> Problem to solve
Would you restate every entry that follows, word for word, and leave out the pictures?

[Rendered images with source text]
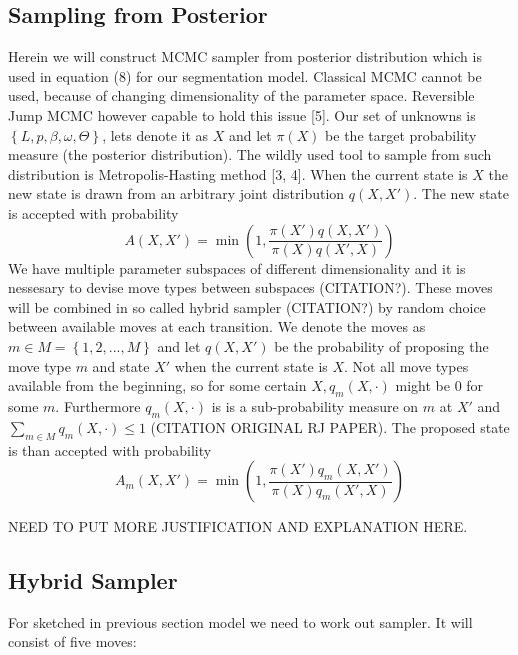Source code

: \documentclass[journal]{IEEEtran}
\begin{document}
\subsection{Sampling from Posterior}
Herein we will construct MCMC sampler from posterior distribution which is used in equation (8) for our segmentation model. Classical MCMC cannot be used, because of changing dimensionality of the parameter space. Reversible Jump MCMC however capable to hold this issue [5]. Our set of unknowns is $\left\{L,p,\beta,\omega,\Theta\right\}$, lets denote it as $X$ and let $\pi\left(X\right)$ be the target probability measure (the posterior distribution). The wildly used tool to sample from such distribution is Metropolis-Hasting method [3, 4]. When the current state is $X$ the new state is drawn from an arbitrary joint distribution $q\left(X,X'\right)$. The new state is accepted with probability 
\begin{equation}
A(X,X') = \min\left(1,
\frac{\pi\left(X'\right)q\left(X,X'\right)}
{\pi\left(X\right)q\left(X',X\right)}\right)
\end{equation}
We have multiple parameter subspaces of different dimensionality and it is nessesary to devise move types between subspaces (CITATION?). These moves will be combined in so called hybrid sampler (CITATION?) by random choice between available moves at each transition. We denote the moves as $m \in M = \left\{1,2,...,M\right\}$ and let $q\left(X,X'\right)$ be the probability of proposing the move type $m$ and state $X'$ when the current state is $X$. Not all move types available from the beginning, so for some certain $X, q_{m}\left(X,\cdot\right)$ might be $0$ for some $m$. Furthermore $ q_{m}\left(X,\cdot\right)$ is is a sub-probability measure on $m$ at $X'$ and $\sum\limits_{m \in M} q_{m}\left(X,\cdot\right) \leq 1$ (CITATION ORIGINAL RJ PAPER). The proposed state is than accepted with probability 
\begin{equation}
A_{m}(X,X') = \min\left(1,
\frac{\pi\left(X'\right)q_{m}\left(X,X'\right)}
{\pi\left(X\right)q_{m}\left(X',X\right)}\right)
\end{equation}

NEED TO PUT MORE JUSTIFICATION AND EXPLANATION HERE.

\subsection{Hybrid Sampler}
For sketched in previous section model we need to work out sampler. It will consist of five moves:
\end{document}

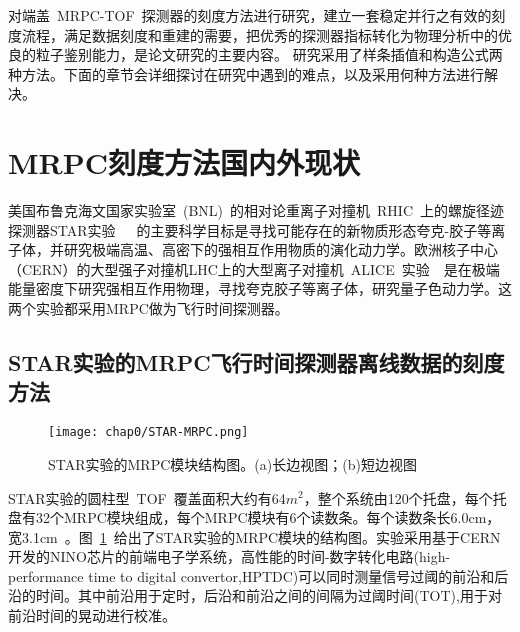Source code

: 对端盖~MRPC-TOF~探测器的刻度方法进行研究，建立一套稳定并行之有效的刻度流程，满足数据刻度和重建的需要，把优秀的探测器指标转化为物理分析中的优良的粒子鉴别能力，是论文研究的主要内容。
研究采用了样条插值和构造公式两种方法。下面的章节会详细探讨在研究中遇到的难点，以及采用何种方法进行解决。

\section{MRPC刻度方法国内外现状}

美国布鲁克海文国家实验室~(BNL)~的相对论重离子对撞机~RHIC~上的螺旋径迹探测器STAR实验~\cite{ruanlj:2005}~\cite{wuj:2005}~\cite{wangy:2010}的主要科学目标是寻找可能存在的新物质形态夸克-胶子等离子体，并研究极端高温、高密下的强相互作用物质的演化动力学。欧洲核子中心（CERN）的大型强子对撞机LHC上的大型离子对撞机~ALICE~实验~\cite{A.Alici:2012}~\cite{A.Alici:2014}是在极端能量密度下研究强相互作用物理，寻找夸克胶子等离子体，研究量子色动力学。这两个实验都采用MRPC做为飞行时间探测器。

\begin{comment}
~STAR~的~TOF~由~3840~块~MRPC~组成，每块有~6~个读数条。刻度样本选择的是动量在~0.3—0.6Gev/c~的~$\pi$~介子。由于信号在读出条内的反射，每个电子学读出通道的~TOT~（time-over-threshold~\cite{Shao:2009aa}，简称TOT）分布存在多峰，且各不相同，时幅修正的刻度采用样条拟合（spline-fit）的方法。信号在读出条上的传输时间依赖信号传播距离，击中位置的修正只考虑沿读出条方向的效应。扣除起始时间晃动~55~ps后，时间分辨为~75~ps~\cite{Shao:2009aa}。

~ALICE~的~TOF~由~1593~块~MRPC~组成，每块面积为~7.4~cm$\times$~120~cm，每个模块~96~个读出端，每个读出端面积为~2.5~cm$\times$~3.5~cm。刻度样本需要完整的径迹重建。~TOF~刻度分为三个步骤：（1）一个整体的偏移；（2）每个电子学通道的偏移；（3）每个电子学通道的时幅修正。时幅修正采用的是~TOT~的~5~阶多项式拟合。扣除事例起始时间的影响后，时间分辨为~80~ps~\cite{A.A:2005}。
\end{comment}

\subsection{STAR实验的MRPC飞行时间探测器离线数据的刻度方法}
\begin{figure}[!h]
  \centering
  \texttt{[image: chap0/STAR-MRPC.png]}
  \caption{STAR实验的MRPC模块结构图。(a)长边视图；(b)短边视图}
  \label{fig:STAR-MRPC}
\end{figure}

STAR实验的圆柱型~TOF~覆盖面积大约有64$m^{2}$，整个系统由120个托盘，每个托盘有32个MRPC模块组成，每个MRPC模块有6个读数条。每个读数条长6.0cm，宽3.1cm~\cite{wangy:2010}。图~\ref{fig:STAR-MRPC}~给出了STAR实验的MRPC模块的结构图。实验采用基于CERN开发的NINO芯片的前端电子学系统，高性能的时间-数字转化电路(high-performance time to digital convertor,HPTDC)可以同时测量信号过阈的前沿和后沿的时间。其中前沿用于定时，后沿和前沿之间的间隔为过阈时间(TOT),用于对前沿时间的晃动进行校准。

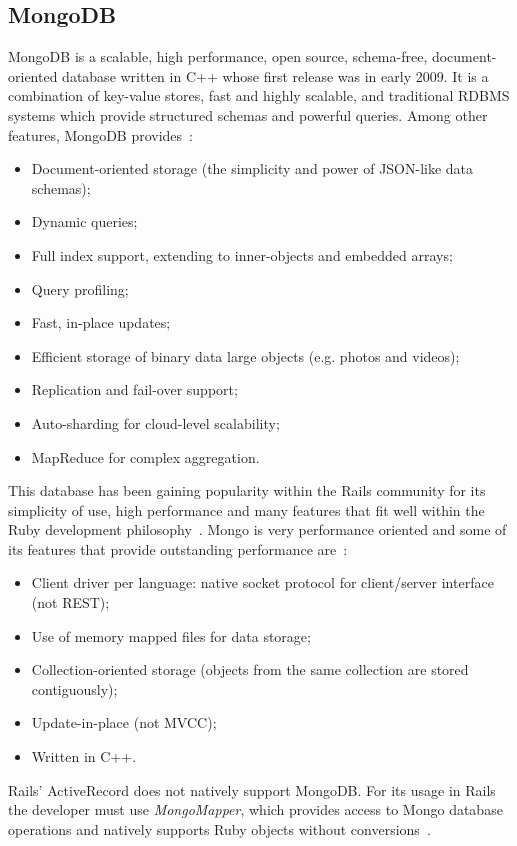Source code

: \subsection{MongoDB}
MongoDB is a scalable, high performance, open source, schema-free, document-oriented database written in C++ whose first release was in early 2009. It is a combination of key-value stores, fast and highly scalable, and traditional RDBMS systems which provide structured schemas and powerful queries. Among other features, MongoDB provides~\cite{mongodb}:
\begin{itemize}
  \item Document-oriented storage (the simplicity and power of JSON-like data schemas);
  \item Dynamic queries;
  \item Full index support, extending to inner-objects and embedded arrays;
  \item Query profiling;
  \item Fast, in-place updates;
  \item Efficient storage of binary data large objects (e.g. photos and videos);
  \item Replication and fail-over support;
  \item Auto-sharding for cloud-level scalability;
  \item MapReduce for complex aggregation.
\end{itemize}
This database has been gaining popularity within the Rails community for its simplicity of use, high performance and many features that fit well within the Ruby development  philosophy~\cite{mongodb_rails}. Mongo is very performance oriented and some of its features that provide outstanding performance are~\cite{mongodb_couchdb}:
\begin{itemize}
  \item Client driver per language: native socket protocol for client/server interface (not REST);
  \item Use of memory mapped files for data storage;
  \item Collection-oriented storage (objects from the same collection are stored contiguously);
  \item Update-in-place (not MVCC);
  \item Written in C++.
\end{itemize}
Rails' ActiveRecord does not natively support MongoDB. For its usage in Rails the developer must use \textit{MongoMapper}, which provides access to Mongo database operations and natively supports Ruby objects without conversions~\cite{mongomapper}.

> Written answer
Source code

: \documentclass[journal]{IEEEtran}
\begin{document}
\subsection{Sampling from Posterior}
Herein we will construct MCMC sampler from posterior distribution which is used in equation (8) for our segmentation model. Classical MCMC cannot be used, because of changing dimensionality of the parameter space. Reversible Jump MCMC however capable to hold this issue [5]. Our set of unknowns is $\left\{L,p,\beta,\omega,\Theta\right\}$, lets denote it as $X$ and let $\pi\left(X\right)$ be the target probability measure (the posterior distribution). The wildly used tool to sample from such distribution is Metropolis-Hasting method [3, 4]. When the current state is $X$ the new state is drawn from an arbitrary joint distribution $q\left(X,X'\right)$. The new state is accepted with probability 
\begin{equation}
A(X,X') = \min\left(1,
\frac{\pi\left(X'\right)q\left(X,X'\right)}
{\pi\left(X\right)q\left(X',X\right)}\right)
\end{equation}
We have multiple parameter subspaces of different dimensionality and it is nessesary to devise move types between subspaces (CITATION?). These moves will be combined in so called hybrid sampler (CITATION?) by random choice between available moves at each transition. We denote the moves as $m \in M = \left\{1,2,...,M\right\}$ and let $q\left(X,X'\right)$ be the probability of proposing the move type $m$ and state $X'$ when the current state is $X$. Not all move types available from the beginning, so for some certain $X, q_{m}\left(X,\cdot\right)$ might be $0$ for some $m$. Furthermore $ q_{m}\left(X,\cdot\right)$ is is a sub-probability measure on $m$ at $X'$ and $\sum\limits_{m \in M} q_{m}\left(X,\cdot\right) \leq 1$ (CITATION ORIGINAL RJ PAPER). The proposed state is than accepted with probability 
\begin{equation}
A_{m}(X,X') = \min\left(1,
\frac{\pi\left(X'\right)q_{m}\left(X,X'\right)}
{\pi\left(X\right)q_{m}\left(X',X\right)}\right)
\end{equation}

NEED TO PUT MORE JUSTIFICATION AND EXPLANATION HERE.

\subsection{Hybrid Sampler}
For sketched in previous section model we need to work out sampler. It will consist of five moves:
\end{document}

Source code

: 对端盖~MRPC-TOF~探测器的刻度方法进行研究，建立一套稳定并行之有效的刻度流程，满足数据刻度和重建的需要，把优秀的探测器指标转化为物理分析中的优良的粒子鉴别能力，是论文研究的主要内容。
研究采用了样条插值和构造公式两种方法。下面的章节会详细探讨在研究中遇到的难点，以及采用何种方法进行解决。

\section{MRPC刻度方法国内外现状}

美国布鲁克海文国家实验室~(BNL)~的相对论重离子对撞机~RHIC~上的螺旋径迹探测器STAR实验~\cite{ruanlj:2005}~\cite{wuj:2005}~\cite{wangy:2010}的主要科学目标是寻找可能存在的新物质形态夸克-胶子等离子体，并研究极端高温、高密下的强相互作用物质的演化动力学。欧洲核子中心（CERN）的大型强子对撞机LHC上的大型离子对撞机~ALICE~实验~\cite{A.Alici:2012}~\cite{A.Alici:2014}是在极端能量密度下研究强相互作用物理，寻找夸克胶子等离子体，研究量子色动力学。这两个实验都采用MRPC做为飞行时间探测器。

\begin{comment}
~STAR~的~TOF~由~3840~块~MRPC~组成，每块有~6~个读数条。刻度样本选择的是动量在~0.3—0.6Gev/c~的~$\pi$~介子。由于信号在读出条内的反射，每个电子学读出通道的~TOT~（time-over-threshold~\cite{Shao:2009aa}，简称TOT）分布存在多峰，且各不相同，时幅修正的刻度采用样条拟合（spline-fit）的方法。信号在读出条上的传输时间依赖信号传播距离，击中位置的修正只考虑沿读出条方向的效应。扣除起始时间晃动~55~ps后，时间分辨为~75~ps~\cite{Shao:2009aa}。

~ALICE~的~TOF~由~1593~块~MRPC~组成，每块面积为~7.4~cm$\times$~120~cm，每个模块~96~个读出端，每个读出端面积为~2.5~cm$\times$~3.5~cm。刻度样本需要完整的径迹重建。~TOF~刻度分为三个步骤：（1）一个整体的偏移；（2）每个电子学通道的偏移；（3）每个电子学通道的时幅修正。时幅修正采用的是~TOT~的~5~阶多项式拟合。扣除事例起始时间的影响后，时间分辨为~80~ps~\cite{A.A:2005}。
\end{comment}

\subsection{STAR实验的MRPC飞行时间探测器离线数据的刻度方法}
\begin{figure}[!h]
  \centering
  \texttt{[image: chap0/STAR-MRPC.png]}
  \caption{STAR实验的MRPC模块结构图。(a)长边视图；(b)短边视图}
  \label{fig:STAR-MRPC}
\end{figure}

STAR实验的圆柱型~TOF~覆盖面积大约有64$m^{2}$，整个系统由120个托盘，每个托盘有32个MRPC模块组成，每个MRPC模块有6个读数条。每个读数条长6.0cm，宽3.1cm~\cite{wangy:2010}。图~\ref{fig:STAR-MRPC}~给出了STAR实验的MRPC模块的结构图。实验采用基于CERN开发的NINO芯片的前端电子学系统，高性能的时间-数字转化电路(high-performance time to digital convertor,HPTDC)可以同时测量信号过阈的前沿和后沿的时间。其中前沿用于定时，后沿和前沿之间的间隔为过阈时间(TOT),用于对前沿时间的晃动进行校准。

Source code

: \subsection{MongoDB}
MongoDB is a scalable, high performance, open source, schema-free, document-oriented database written in C++ whose first release was in early 2009. It is a combination of key-value stores, fast and highly scalable, and traditional RDBMS systems which provide structured schemas and powerful queries. Among other features, MongoDB provides~\cite{mongodb}:
\begin{itemize}
  \item Document-oriented storage (the simplicity and power of JSON-like data schemas);
  \item Dynamic queries;
  \item Full index support, extending to inner-objects and embedded arrays;
  \item Query profiling;
  \item Fast, in-place updates;
  \item Efficient storage of binary data large objects (e.g. photos and videos);
  \item Replication and fail-over support;
  \item Auto-sharding for cloud-level scalability;
  \item MapReduce for complex aggregation.
\end{itemize}
This database has been gaining popularity within the Rails community for its simplicity of use, high performance and many features that fit well within the Ruby development  philosophy~\cite{mongodb_rails}. Mongo is very performance oriented and some of its features that provide outstanding performance are~\cite{mongodb_couchdb}:
\begin{itemize}
  \item Client driver per language: native socket protocol for client/server interface (not REST);
  \item Use of memory mapped files for data storage;
  \item Collection-oriented storage (objects from the same collection are stored contiguously);
  \item Update-in-place (not MVCC);
  \item Written in C++.
\end{itemize}
Rails' ActiveRecord does not natively support MongoDB. For its usage in Rails the developer must use \textit{MongoMapper}, which provides access to Mongo database operations and natively supports Ruby objects without conversions~\cite{mongomapper}.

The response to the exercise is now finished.